The global LED market is taking off in 2008 and is expected to become a full-blown one by the year 2010, according HP Lighting, a major LED manufacturer in Taiwan.
HP Lighting’s insight is shared by LEDinside, which has predicted that as LED makers in Taiwan and Japan keep raising production, LED prices are bound to fall further before 2009. Lower prices will eventually lead to higher LED penetration among households, said the LED industry research group.
Charles Wei, general manager of HP Lighting, pointed out in a recent LED seminar that as most competitors are troubled by technology bottleneck, his company has come up with one-of-a-kind technology on packaging that can improve LED products’ heat dissipation and luminescence efficiency.
Wei said that as a world-wide ban on incandescent light bulbs is foreseen for the future, there is great potential for the LED market in years to come. Fluorescent lamps are now more cost-efficient than LED, but with mercury as an essential ingredient, the former is sometimes controversial due to environmental concerns.
However, Wei continued, LED lamps still need to bring down production cost in order to replace traditional lamps. He said LED may not be popular among households with luminous flux higher than 1,000 Lm, and high penetration requires cost lower than USD$1/Klm.
Charles Wei, General Manager of HP Lighting
In order to lower production cost to that level, LED makers still have a long way to go in terms of technology improvement. If efficiency in various processes can be raised, LED luminescence efficiency will quadruple by 2015, he added.

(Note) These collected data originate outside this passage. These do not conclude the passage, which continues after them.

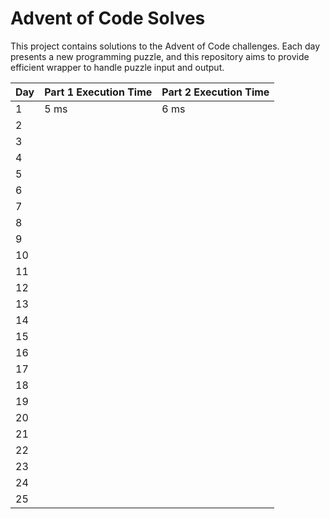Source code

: # Advent of Code Solves

This project contains solutions to the Advent of Code challenges. Each day presents a new programming puzzle, and this repository aims to provide efficient wrapper to handle puzzle input and output.

| Day | Part 1 Execution Time | Part 2 Execution Time |
|-----|-----------------------|-----------------------|
| 1   | 5 ms  | 6 ms  |
| 2   |                       |                       |
| 3   |                       |                       |
| 4   |                       |                       |
| 5   |                       |                       |
| 6   |                       |                       |
| 7   |                       |                       |
| 8   |                       |                       |
| 9   |                       |                       |
| 10  |                       |                       |
| 11  |                       |                       |
| 12  |                       |                       |
| 13  |                       |                       |
| 14  |                       |                       |
| 15  |                       |                       |
| 16  |                       |                       |
| 17  |                       |                       |
| 18  |                       |                       |
| 19  |                       |                       |
| 20  |                       |                       |
| 21  |                       |                       |
| 22  |                       |                       |
| 23  |                       |                       |
| 24  |                       |                       |
| 25  |                       |                       |
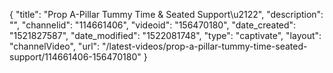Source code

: {
    "title": "Prop A-Pillar Tummy Time & Seated Support\u2122",
    "description": "",
    "channelid": "114661406",
    "videoid": "156470180",
    "date_created": "1521827587",
    "date_modified": "1522081748",
    "type": "captivate",
    "layout": "channelVideo",
    "url": "\/latest-videos\/prop-a-pillar-tummy-time-seated-support\/114661406-156470180"
}
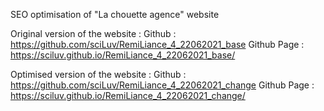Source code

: SEO optimisation of "La chouette agence" website

Original version of the website : 
Github : https://github.com/sciLuv/RemiLiance_4_22062021_base
Github Page : https://sciluv.github.io/RemiLiance_4_22062021_base/

Optimised version of the website : 
Github : https://github.com/sciLuv/RemiLiance_4_22062021_change
Github Page : https://sciluv.github.io/RemiLiance_4_22062021_change/
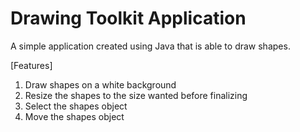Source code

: # Drawing Toolkit Application

A simple application created using Java
that is able to draw shapes.

[Features]
1. Draw shapes on a white background
2. Resize the shapes to the size wanted before finalizing
3. Select the shapes object
4. Move the shapes object
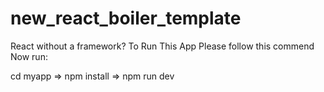 # new_react_boiler_template
React without a framework?
To Run This App Please follow this commend
Now run:

  cd myapp =>
  npm install =>
  npm run dev
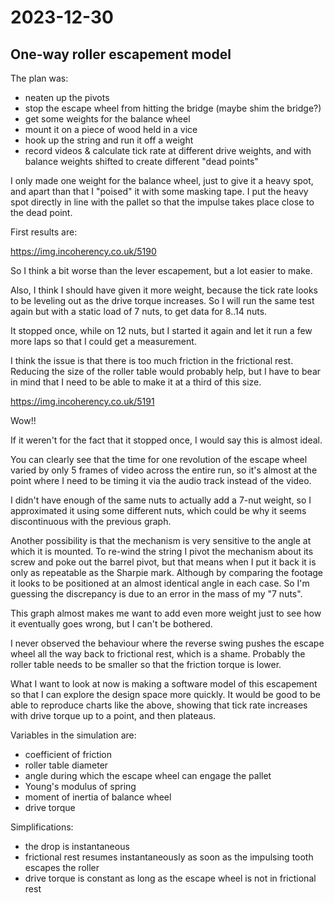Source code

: # 2023-12-30

## One-way roller escapement model

The plan was:

 * neaten up the pivots
 * stop the escape wheel from hitting the bridge (maybe shim the bridge?)
 * get some weights for the balance wheel
 * mount it on a piece of wood held in a vice
 * hook up the string and run it off a weight
 * record videos & calculate tick rate at different drive weights, and with balance weights shifted to create different "dead points"

I only made one weight for the balance wheel, just to give it a heavy spot, and apart than that I "poised" it with some masking tape.
I put the heavy spot directly in line with the pallet so that the impulse takes place close to the dead point.

First results are:

https://img.incoherency.co.uk/5190

So I think a bit worse than the lever escapement, but a lot easier to make.

Also, I think I should have given it more weight, because the tick rate looks to be leveling out as the drive torque
increases. So I will run the same test again but with a static load of 7 nuts, to get data for 8..14 nuts.

It stopped once, while on 12 nuts, but I started it again and let it run a few more laps so that I could get a
measurement.

I think the issue is that there is too much friction in the frictional rest. Reducing the size of the roller table
would probably help, but I have to bear in mind that I need to be able to make it at a third of this size.

https://img.incoherency.co.uk/5191

Wow!!

If it weren't for the fact that it stopped once, I would say this is almost ideal.

You can clearly see that the time for one revolution of the escape wheel varied by only 5 frames of video across
the entire run, so it's almost at the point where I need to be timing it via the audio track instead of the video.

I didn't have enough of the same nuts to actually add a 7-nut weight, so I approximated it using some different
nuts, which could be why it seems discontinuous with the previous graph.

Another possibility is that the mechanism is very sensitive to the angle at which it is mounted. To re-wind the
string I pivot the mechanism about its screw and poke out the barrel pivot, but that means when I put it back
it is only as repeatable as the Sharpie mark. Although by comparing the footage it looks to be positioned at
an almost identical angle in each case. So I'm guessing the discrepancy is due to an error in the mass of my
"7 nuts".

This graph almost makes me want to add even more weight just to see how it eventually goes wrong, but I can't be
bothered.

I never observed the behaviour where the reverse swing pushes the escape wheel all the way back to frictional rest,
which is a shame. Probably the roller table needs to be smaller so that the friction torque is lower.

What I want to look at now is making a software model of this escapement so that I can explore the design space more
quickly. It would be good to be able to reproduce charts like the above, showing that tick rate increases with drive torque
up to a point, and then plateaus.

Variables in the simulation are:

 * coefficient of friction
 * roller table diameter
 * angle during which the escape wheel can engage the pallet
 * Young's modulus of spring
 * moment of inertia of balance wheel
 * drive torque

Simplifications:

 * the drop is instantaneous
 * frictional rest resumes instantaneously as soon as the impulsing tooth escapes the roller
 * drive torque is constant as long as the escape wheel is not in frictional rest

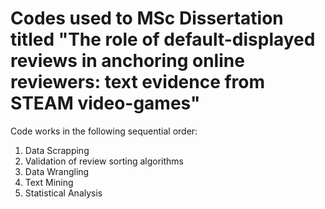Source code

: # Codes used to MSc Dissertation titled "The role of default-displayed reviews in anchoring online reviewers: text evidence from STEAM video-games"

Code works in the following sequential order:

1. Data Scrapping
2. Validation of review sorting algorithms
3. Data Wrangling
4. Text Mining
5. Statistical Analysis
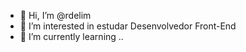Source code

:- 👋 Hi, I’m @rdelim
- 👀 I’m interested in estudar   Desenvolvedor Front-End
- 🌱 I’m currently learning .. 
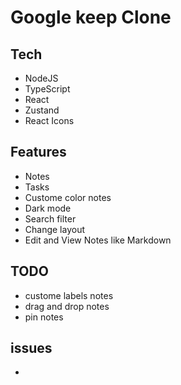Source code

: # Google keep Clone

## Tech
- NodeJS
- TypeScript
- React
- Zustand
- React Icons


## Features
- Notes
- Tasks
- Custome color notes
- Dark mode
- Search filter
- Change layout
- Edit and View Notes like Markdown


## TODO
- custome labels notes
- drag and drop notes
- pin notes

## issues
-

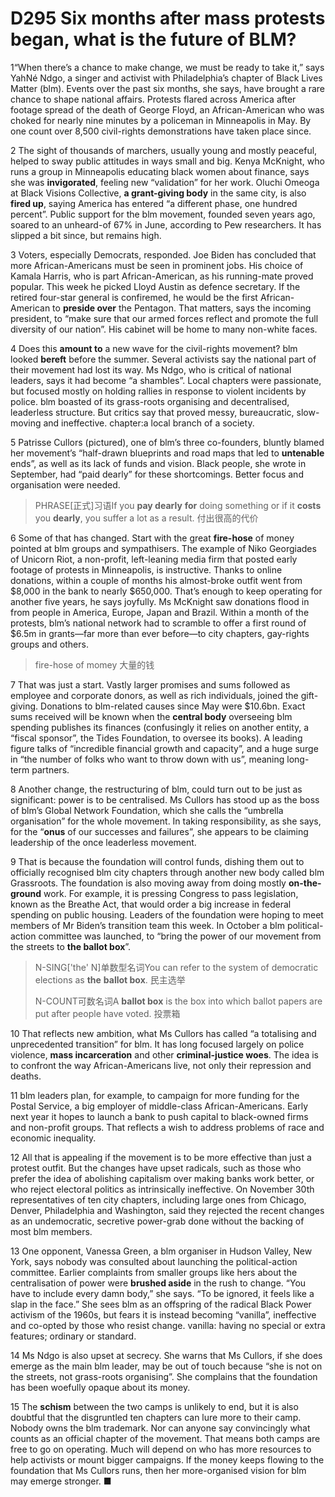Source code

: # D295 Six months after mass protests began, what is the future of BLM?
1“When there’s a chance to make change, we must be ready to take it,” says YahNé Ndgo, a singer and activist with Philadelphia’s chapter of Black Lives Matter (blm). Events over the past six months, she says, have brought a rare chance to shape national affairs. Protests flared across America after footage spread of the death of George Floyd, an African-American who was choked for nearly nine minutes by a policeman in Minneapolis in May. By one count over 8,500 civil-rights demonstrations have taken place since.

2 The sight of thousands of marchers, usually young and mostly peaceful, helped to sway public attitudes in ways small and big. Kenya McKnight, who runs a group in Minneapolis educating black women about finance, says she was **invigorated**, feeling new “validation” for her work. Oluchi Omeoga at Black Visions Collective, **a grant-giving body** in the same city, is also **fired up**, saying America has entered “a different phase, one hundred percent”. Public support for the blm movement, founded seven years ago, soared to an unheard-of 67% in June, according to Pew researchers. It has slipped a bit since, but remains high.

3 Voters, especially Democrats, responded. Joe Biden has concluded that more African-Americans must be seen in prominent jobs. His choice of Kamala Harris, who is part African-American, as his running-mate proved popular. This week he picked Lloyd Austin as defence secretary. If the retired four-star general is confiremed, he would be the first African-American to **preside over** the Pentagon. That matters, says the incoming president, to “make sure that our armed forces reflect and promote the full diversity of our nation”. His cabinet will be home to many non-white faces.

4 Does this **amount to** a new wave for the civil-rights movement? blm looked **bereft** before the summer. Several activists say the national part of their movement had lost its way. Ms Ndgo, who is critical of national leaders, says it had become “a shambles”. Local chapters were passionate, but focused mostly on holding rallies in response to violent incidents by police. blm boasted of its grass-roots organising and decentralised, leaderless structure. But critics say that proved messy, bureaucratic, slow-moving and ineffective.
chapter:a local branch of a society.

5 Patrisse Cullors (pictured), one of blm’s three co-founders, bluntly blamed her movement’s “half-drawn blueprints and road maps that led to **untenable** ends”, as well as its lack of funds and vision. Black people, she wrote in September, had “paid dearly” for these shortcomings. Better focus and organisation were needed.

> PHRASE[正式]习语If you **pay dearly** **for** doing something or if it **costs** you **dearly**, you suffer a lot as a result. 付出很高的代价
>

6 Some of that has changed. Start with the great **fire-hose** of money pointed at blm groups and sympathisers. The example of Niko Georgiades of Unicorn Riot, a non-profit, left-leaning media firm that posted early footage of protests in Minneapolis, is instructive. Thanks to online donations, within a couple of months his almost-broke outfit went from $8,000 in the bank to nearly $650,000. That’s enough to keep operating for another five years, he says joyfully. Ms McKnight saw donations flood in from people in America, Europe, Japan and Brazil. Within a month of the protests, blm’s national network had to scramble to offer a first round of $6.5m in grants—far more than ever before—to city chapters, gay-rights groups and others.

> fire-hose of momey 大量的钱
>

7 That was just a start. Vastly larger promises and sums followed as employee and corporate donors, as well as rich individuals, joined the gift-giving. Donations to blm-related causes since May were $10.6bn. Exact sums received will be known when the **central body** overseeing blm spending publishes its finances (confusingly it relies on another entity, a “fiscal sponsor”, the Tides Foundation, to oversee its books). A leading figure talks of “incredible financial growth and capacity”, and a huge surge in “the number of folks who want to throw down with us”, meaning long-term partners.

8 Another change, the restructuring of blm, could turn out to be just as significant: power is to be centralised. Ms Cullors has stood up as the boss of blm’s Global Network Foundation, which she calls the “umbrella organisation” for the whole movement. In taking responsibility, as she says, for the “**onus** of our successes and failures”, she appears to be claiming leadership of the once leaderless movement.

9 That is because the foundation will control funds, dishing them out to officially recognised blm city chapters through another new body called blm Grassroots. The foundation is also moving away from doing mostly **on-the-ground** work. For example, it is pressing Congress to pass legislation, known as the Breathe Act, that would order a big increase in federal spending on public housing. Leaders of the foundation were hoping to meet members of Mr Biden’s transition team this week. In October a blm political-action committee was launched, to “bring the power of our movement from the streets to **the ballot box**”.

> N-SING['the' N]单数型名词You can refer to the system of democratic elections as **the** **ballot box**. 民主选举
>
> N-COUNT可数名词A **ballot box** is the box into which ballot papers are put after people have voted. 投票箱
>

10 That reflects new ambition, what Ms Cullors has called “a totalising and unprecedented transition” for blm. It has long focused largely on police violence, **mass incarceration** and other **criminal-justice woes**. The idea is to confront the way African-Americans live, not only their repression and deaths.

11 blm leaders plan, for example, to campaign for more funding for the Postal Service, a big employer of middle-class African-Americans. Early next year it hopes to launch a bank to push capital to black-owned firms and non-profit groups. That reflects a wish to address problems of race and economic inequality.

12 All that is appealing if the movement is to be more effective than just a protest outfit. But the changes have upset radicals, such as those who prefer the idea of abolishing capitalism over making banks work better, or who reject electoral politics as intrinsically ineffective. On November 30th representatives of ten city chapters, including large ones from Chicago, Denver, Philadelphia and Washington, said they rejected the recent changes as an undemocratic, secretive power-grab done without the backing of most blm members.

13 One opponent, Vanessa Green, a blm organiser in Hudson Valley, New York, says nobody was consulted about launching the political-action committee. Earlier complaints from smaller groups like hers about the centralisation of power were **brushed aside** in the rush to change. “You have to include every damn body,” she says. “To be ignored, it feels like a slap in the face.” She sees blm as an offspring of the radical Black Power activism of the 1960s, but fears it is instead becoming “vanilla”, ineffective and co-opted by those who resist change.
vanilla: having no special or extra features; ordinary or standard.

14 Ms Ndgo is also upset at secrecy. She warns that Ms Cullors, if she does emerge as the main blm leader, may be out of touch because “she is not on the streets, not grass-roots organising”. She complains that the foundation has been woefully opaque about its money.

15 The **schism** between the two camps is unlikely to end, but it is also doubtful that the disgruntled ten chapters can lure more to their camp. Nobody owns the blm trademark. Nor can anyone say convincingly what counts as an official chapter of the movement. That means both camps are free to go on operating. Much will depend on who has more resources to help activists or mount bigger campaigns. If the money keeps flowing to the foundation that Ms Cullors runs, then her more-organised vision for blm may emerge stronger. ■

In addition to production cost and efficiency, several obstacles also need to be overcome in the packaging process to make LED a more accessible product, Wei said. Higher packaging and labor cost for high power LED is a major concern, while technology issues such as lower luminescence efficiency for warm white LED with high color-rendering index, are also critical.
With a design center in Japan and manufacturing headquarter in Taiwan, HP Lighting now offers products widely used in LCD backlighting, flashing light for camera and so on. The company’s major shareholders include Taiwan semiconductor foundry United Microelectronics Corporation, and notebook maker Quanta Computer Inc.